→ Data for processing:
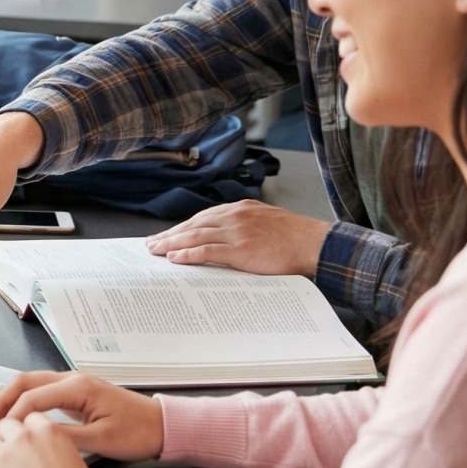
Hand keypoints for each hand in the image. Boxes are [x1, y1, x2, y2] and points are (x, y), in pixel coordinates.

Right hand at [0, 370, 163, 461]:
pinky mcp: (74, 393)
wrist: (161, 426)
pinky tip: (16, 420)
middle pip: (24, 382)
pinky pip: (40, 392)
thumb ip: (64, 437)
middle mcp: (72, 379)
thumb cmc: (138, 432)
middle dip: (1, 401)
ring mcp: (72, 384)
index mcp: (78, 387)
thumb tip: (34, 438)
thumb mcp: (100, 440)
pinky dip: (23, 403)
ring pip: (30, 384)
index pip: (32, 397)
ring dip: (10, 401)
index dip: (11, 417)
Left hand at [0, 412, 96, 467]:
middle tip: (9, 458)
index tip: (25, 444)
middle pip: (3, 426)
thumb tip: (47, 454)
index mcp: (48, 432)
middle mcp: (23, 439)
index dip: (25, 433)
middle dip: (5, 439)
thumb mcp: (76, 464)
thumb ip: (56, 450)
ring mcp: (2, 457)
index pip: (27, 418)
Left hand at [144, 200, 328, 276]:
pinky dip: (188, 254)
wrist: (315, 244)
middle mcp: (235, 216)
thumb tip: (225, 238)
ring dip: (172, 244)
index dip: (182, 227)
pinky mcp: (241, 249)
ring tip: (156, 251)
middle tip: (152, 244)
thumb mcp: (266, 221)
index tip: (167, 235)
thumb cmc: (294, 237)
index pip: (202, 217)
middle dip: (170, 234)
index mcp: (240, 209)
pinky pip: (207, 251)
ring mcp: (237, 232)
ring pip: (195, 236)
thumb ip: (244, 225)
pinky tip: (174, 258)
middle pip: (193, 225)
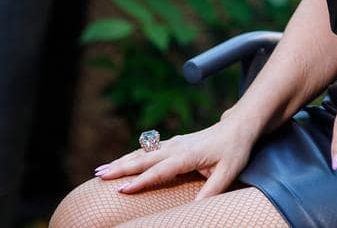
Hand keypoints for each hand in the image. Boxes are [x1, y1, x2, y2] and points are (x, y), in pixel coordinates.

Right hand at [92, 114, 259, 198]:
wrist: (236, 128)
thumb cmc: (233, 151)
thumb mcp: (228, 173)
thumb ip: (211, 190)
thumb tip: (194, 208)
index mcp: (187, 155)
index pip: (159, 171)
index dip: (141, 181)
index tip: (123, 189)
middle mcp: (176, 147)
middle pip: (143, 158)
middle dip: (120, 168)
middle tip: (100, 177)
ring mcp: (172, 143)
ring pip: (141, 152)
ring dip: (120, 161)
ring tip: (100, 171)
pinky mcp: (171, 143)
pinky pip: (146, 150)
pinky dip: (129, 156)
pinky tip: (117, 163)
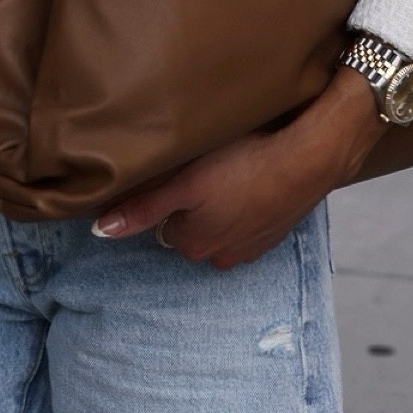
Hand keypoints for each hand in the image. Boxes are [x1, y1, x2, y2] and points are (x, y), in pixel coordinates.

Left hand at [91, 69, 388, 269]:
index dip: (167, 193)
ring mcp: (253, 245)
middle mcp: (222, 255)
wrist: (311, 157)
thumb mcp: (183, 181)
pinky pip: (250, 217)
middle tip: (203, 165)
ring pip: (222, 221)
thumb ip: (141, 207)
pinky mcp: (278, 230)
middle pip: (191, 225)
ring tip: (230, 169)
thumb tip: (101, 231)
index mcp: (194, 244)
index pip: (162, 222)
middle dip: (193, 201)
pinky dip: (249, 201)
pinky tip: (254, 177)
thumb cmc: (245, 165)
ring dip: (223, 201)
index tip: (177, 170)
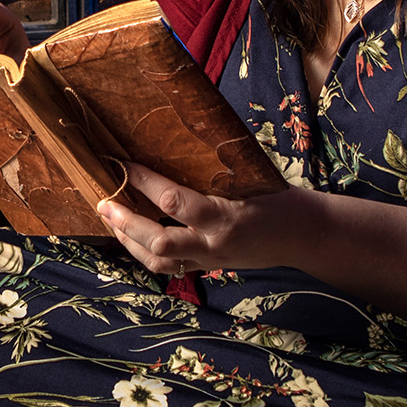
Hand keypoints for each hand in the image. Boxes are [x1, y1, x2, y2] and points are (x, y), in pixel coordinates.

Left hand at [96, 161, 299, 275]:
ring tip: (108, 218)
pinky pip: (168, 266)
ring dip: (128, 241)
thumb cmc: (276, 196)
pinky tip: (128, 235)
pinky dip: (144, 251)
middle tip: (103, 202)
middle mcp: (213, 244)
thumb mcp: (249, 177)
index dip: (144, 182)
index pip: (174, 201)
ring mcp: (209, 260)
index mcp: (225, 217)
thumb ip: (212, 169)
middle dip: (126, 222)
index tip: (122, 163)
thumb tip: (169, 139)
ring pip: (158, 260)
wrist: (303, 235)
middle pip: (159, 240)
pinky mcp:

→ Requirement:
The images in the entries above should be left out; please reproduce exactly the lines from the first through the one containing "thumb cmc: (138, 432)".

→ Output for this exercise:
Hand keypoints for each hand in the image. Boxes are [x1, y1, x2, y2] and points are (x, y), in pixel coordinates.

Right hand at [0, 370, 163, 461]:
pinky mcp: (74, 393)
wrist: (161, 426)
pinky tip: (16, 420)
middle pip: (24, 382)
pinky pip: (40, 392)
thumb ip: (64, 437)
middle mcp: (72, 379)
thumb cmc: (138, 432)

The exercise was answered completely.